I’m trying hard to forget about last night’s turboprop flight to get here (and the looming return flight home). It wasn’t a horrible experience, but small spaces and I don’t exactly get along. It was a big enough plane (75 or so seats), but way too narrow and low-ceilinged for me. Couple that with sitting right next to the propeller and it wasn’t what I would call a relaxing flight. Fortunately, it was a quick hour and ten minutes to Halifax where I picked up a rental car, found my hotel, slept fitfully for a few hours, and headed off to explore Nova Scotia (after grabbing a bag of Timbits for breakfast at Tim Hortons!).
First stop: Peggy’s Cove. I wanted to get there early to beat the crowds and tourist buses and despite multiple photo stops along the way, I was able to get in some good pictures before the first busload of tourists rolled in. Peggy’s Cove has somewhere around 300 residents and is perched on a rocky stretch of shoreline surrounded on three sides by the mighty Atlantic. And mighty it was today, with wave after wave crashing against the rocks and sending salt water flying up into the air. It’s no wonder its most popular attraction is a navigational lighthouse on the highest rocky outcrop. Beyond the lighthouse, there is the pretty cove itself with fishing boats dotting its waters along with a handful of local craft and gift shops.

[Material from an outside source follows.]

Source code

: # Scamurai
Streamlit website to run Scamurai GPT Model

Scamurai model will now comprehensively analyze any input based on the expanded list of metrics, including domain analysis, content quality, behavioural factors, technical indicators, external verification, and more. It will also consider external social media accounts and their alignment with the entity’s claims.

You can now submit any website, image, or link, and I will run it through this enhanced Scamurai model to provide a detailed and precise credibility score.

After spending over an hour in Peggy’s Cove, it was time to keep moving. I followed the shoreline along St. Margaret’s Bay before joining the main road to Mahone Bay and Lunenburg. Mahone Bay is situated along the bay of the same name and is famed for having three churches lined up along the water’s edge which are often photographed from across the bay. I walked around the town for a while before grabbing a sinfully delicious chocolate pastry (because the donut holes for breakfast weren’t nearly enough sugar for the day…) and relaxing in the loft at The Barn Coffee House. Then it was on to Lunenburg. Lunenburg is another seaside village with a large fishing fleet. I didn’t linger as long there, and soon I was heading back to Dartmouth for dinner and a little shopping before calling it a night.